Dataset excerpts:
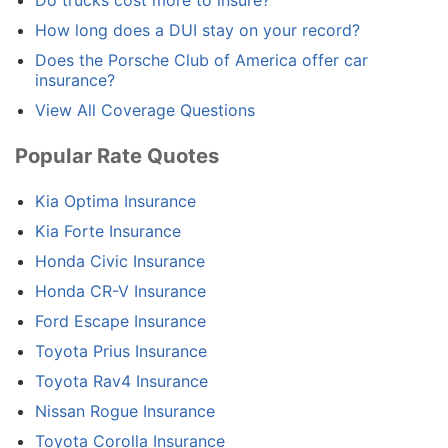
Do trucks cost more to insure?
How long does a DUI stay on your record?
Does the Porsche Club of America offer car
insurance?
View All Coverage Questions
Popular Rate Quotes
Kia Optima Insurance
Kia Forte Insurance
Honda Civic Insurance
Honda CR-V Insurance
Ford Escape Insurance
Toyota Prius Insurance
Toyota Rav4 Insurance
Nissan Rogue Insurance
Toyota Corolla Insurance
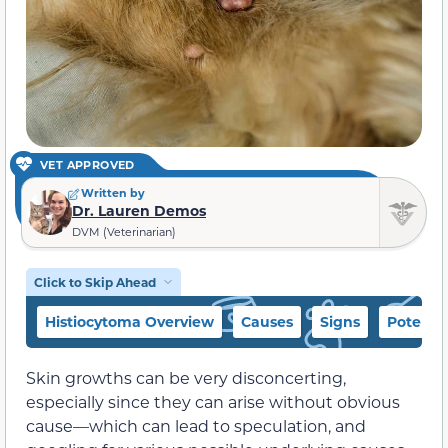
VET APPROVED
Written by
Dr. Lauren Demos
DVM (Veterinarian)
Click to Skip Ahead
Histiocytoma Overview
Causes
Signs
Potentia
Skin growths can be very disconcerting,
especially since they can arise without obvious
cause—which can lead to speculation, and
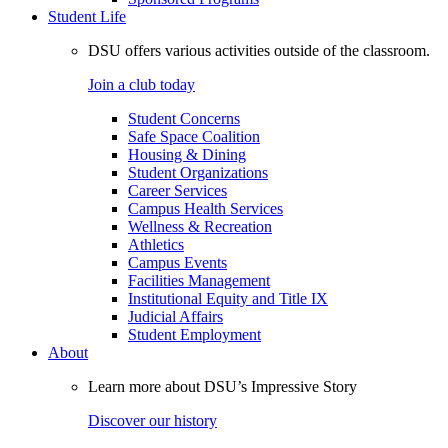
Student Life
DSU offers various activities outside of the classroom.
Join a club today
Student Concerns
Safe Space Coalition
Housing & Dining
Student Organizations
Career Services
Campus Health Services
Wellness & Recreation
Athletics
Campus Events
Facilities Management
Institutional Equity and Title IX
Judicial Affairs
Student Employment
About
Learn more about DSU’s Impressive Story
Discover our history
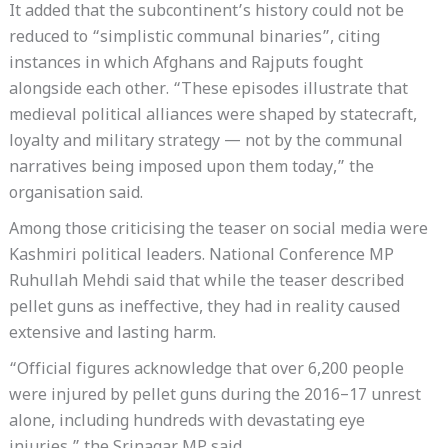
It added that the subcontinent’s history could not be
reduced to “simplistic communal binaries”, citing
instances in which Afghans and Rajputs fought
alongside each other. “These episodes illustrate that
medieval political alliances were shaped by statecraft,
loyalty and military strategy — not by the communal
narratives being imposed upon them today,” the
organisation said.
Among those criticising the teaser on social media were
Kashmiri political leaders. National Conference MP
Ruhullah Mehdi said that while the teaser described
pellet guns as ineffective, they had in reality caused
extensive and lasting harm.
“Official figures acknowledge that over 6,200 people
were injured by pellet guns during the 2016–17 unrest
alone, including hundreds with devastating eye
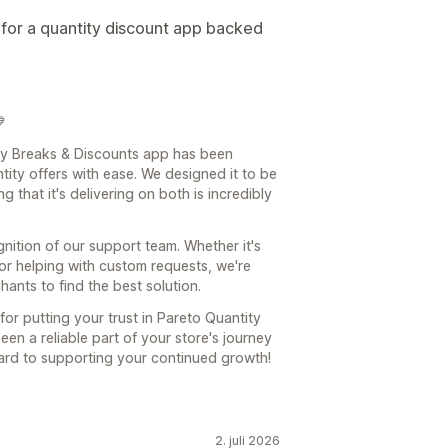
for a quantity discount app backed

ity Breaks & Discounts app has been
ity offers with ease. We designed it to be
 that it's delivering on both is incredibly
ition of our support team. Whether it's
 or helping with custom requests, we're
nts to find the best solution.
r putting your trust in Pareto Quantity
n a reliable part of your store's journey
ward to supporting your continued growth!
2. juli 2026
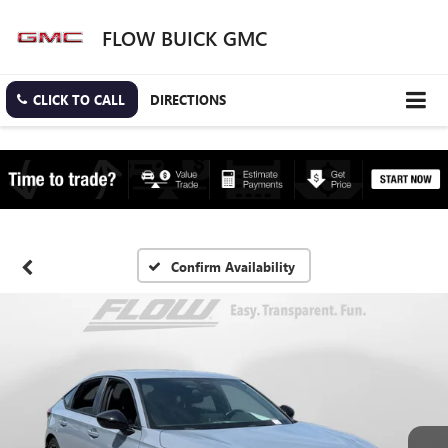
FLOW BUICK GMC
CLICK TO CALL
DIRECTIONS
Confirm Availability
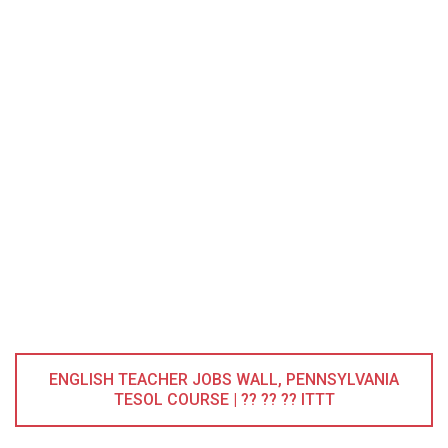
ENGLISH TEACHER JOBS WALL, PENNSYLVANIA
TESOL COURSE | ?? ?? ?? ITTT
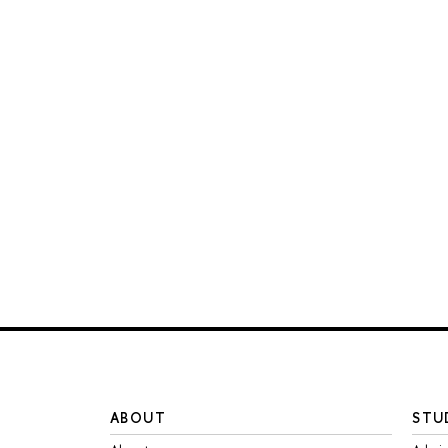
ABOUT
STU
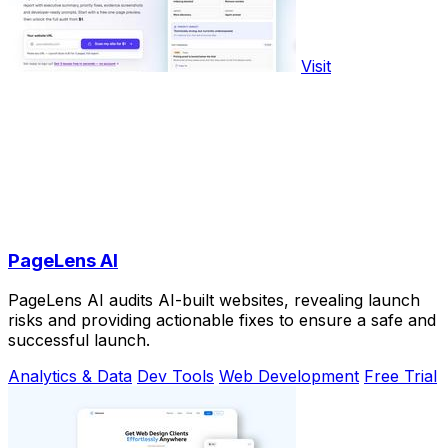
Visit
PageLens AI
PageLens AI audits AI-built websites, revealing launch
risks and providing actionable fixes to ensure a safe and
successful launch.
Analytics & Data
Dev Tools
Web Development
Free Trial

# Your goal:
The word "Honda" appears in some lines of the data; state how many such lines there are, and nothing further.

# Expected answer:
2